*** Text provided ***

An interesting reservation expressed by the Arbitrator concerned the confidentiality imposed by the terms of the settlement that he mused seemed to ‘ inhibit the Ruggs' participation in this expungement process." I would note that the public customers informed the Arbitrator that they took no position on the request and would not participate - clearly, they could have indicated their robust support or tenacious opposition but chose to take the settlement dollars and be done with the entire process. The customers' disinclination to become further involved with the FINRA arbitration/expungement process could just as easily be ascribed to their disappointment with the relatively small settlement and a lack of desire to continue fighting with the respondents - rather than a decision prompted by some inhibition in the settlement agreement. Similarly, if these customers felt passionate about their case as some do, they could have participated in the expungement hearing, even if they requested to do so telephonically rather than in person.

*** Data for analysis ***

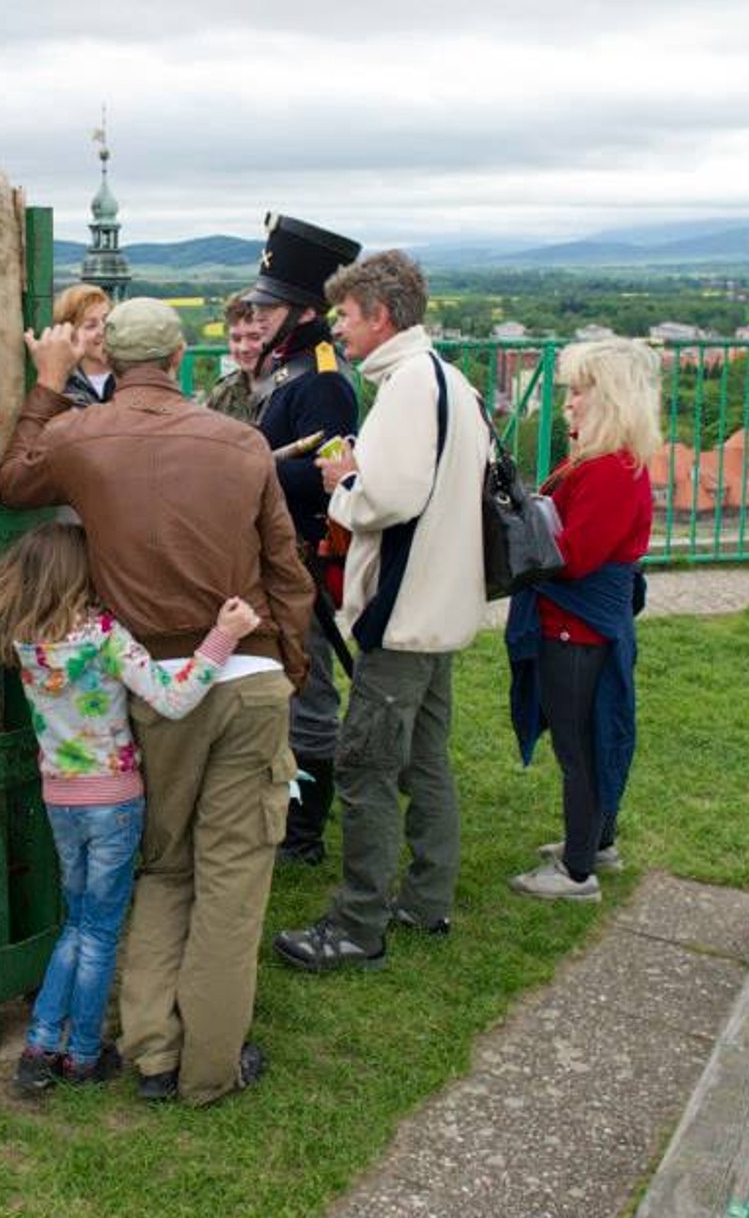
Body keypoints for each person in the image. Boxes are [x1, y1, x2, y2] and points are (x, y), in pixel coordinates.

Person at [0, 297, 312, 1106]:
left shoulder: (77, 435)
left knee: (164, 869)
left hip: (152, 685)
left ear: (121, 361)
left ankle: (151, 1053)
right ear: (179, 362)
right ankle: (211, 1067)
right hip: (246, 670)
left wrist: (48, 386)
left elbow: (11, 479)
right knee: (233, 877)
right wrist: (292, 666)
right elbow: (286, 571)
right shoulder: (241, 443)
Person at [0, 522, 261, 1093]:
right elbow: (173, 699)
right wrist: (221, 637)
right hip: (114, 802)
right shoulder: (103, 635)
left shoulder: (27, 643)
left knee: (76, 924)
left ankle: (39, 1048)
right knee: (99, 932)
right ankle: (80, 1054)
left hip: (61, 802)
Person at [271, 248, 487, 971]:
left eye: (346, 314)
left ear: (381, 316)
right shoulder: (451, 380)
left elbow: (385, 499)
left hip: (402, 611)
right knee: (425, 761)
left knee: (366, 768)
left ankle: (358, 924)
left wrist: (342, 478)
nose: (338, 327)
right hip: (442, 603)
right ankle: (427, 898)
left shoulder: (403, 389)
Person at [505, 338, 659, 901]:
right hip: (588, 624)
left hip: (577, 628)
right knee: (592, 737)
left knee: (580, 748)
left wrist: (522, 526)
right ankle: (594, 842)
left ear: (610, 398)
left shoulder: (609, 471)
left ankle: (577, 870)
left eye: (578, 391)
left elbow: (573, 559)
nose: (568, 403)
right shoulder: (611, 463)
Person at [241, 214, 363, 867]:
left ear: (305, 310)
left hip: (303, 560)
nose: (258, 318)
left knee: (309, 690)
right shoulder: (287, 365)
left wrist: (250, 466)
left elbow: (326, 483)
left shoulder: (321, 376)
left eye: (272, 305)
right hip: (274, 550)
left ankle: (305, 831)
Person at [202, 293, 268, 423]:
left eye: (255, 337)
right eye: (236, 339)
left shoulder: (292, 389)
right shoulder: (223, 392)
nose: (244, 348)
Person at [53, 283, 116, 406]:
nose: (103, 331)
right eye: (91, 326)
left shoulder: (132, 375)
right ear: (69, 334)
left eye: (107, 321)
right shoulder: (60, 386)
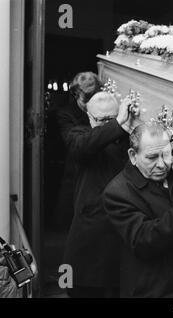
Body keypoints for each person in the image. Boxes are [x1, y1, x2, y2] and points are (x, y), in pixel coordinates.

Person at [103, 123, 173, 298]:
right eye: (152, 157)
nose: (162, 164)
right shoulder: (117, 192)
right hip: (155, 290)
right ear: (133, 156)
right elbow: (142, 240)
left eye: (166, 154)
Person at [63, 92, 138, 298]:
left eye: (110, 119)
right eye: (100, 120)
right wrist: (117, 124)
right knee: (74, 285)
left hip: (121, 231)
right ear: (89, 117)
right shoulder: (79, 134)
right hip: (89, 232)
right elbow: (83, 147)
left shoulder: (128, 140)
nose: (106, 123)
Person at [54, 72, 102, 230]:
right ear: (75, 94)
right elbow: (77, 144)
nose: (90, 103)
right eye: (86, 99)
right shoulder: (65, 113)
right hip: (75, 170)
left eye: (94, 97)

***

## Task to complete
Please write out the passage above about the arbitrator's reservation on settlement confidentiality, word for word and in full.

## Answer box
An interesting reservation expressed by the Arbitrator concerned the confidentiality imposed by the terms of the settlement that he mused seemed to ‘ inhibit the Ruggs' participation in this expungement process." I would note that the public customers informed the Arbitrator that they took no position on the request and would not participate - clearly, they could have indicated their robust support or tenacious opposition but chose to take the settlement dollars and be done with the entire process. The customers' disinclination to become further involved with the FINRA arbitration/expungement process could just as easily be ascribed to their disappointment with the relatively small settlement and a lack of desire to continue fighting with the respondents - rather than a decision prompted by some inhibition in the settlement agreement. Similarly, if these customers felt passionate about their case as some do, they could have participated in the expungement hearing, even if they requested to do so telephonically rather than in person.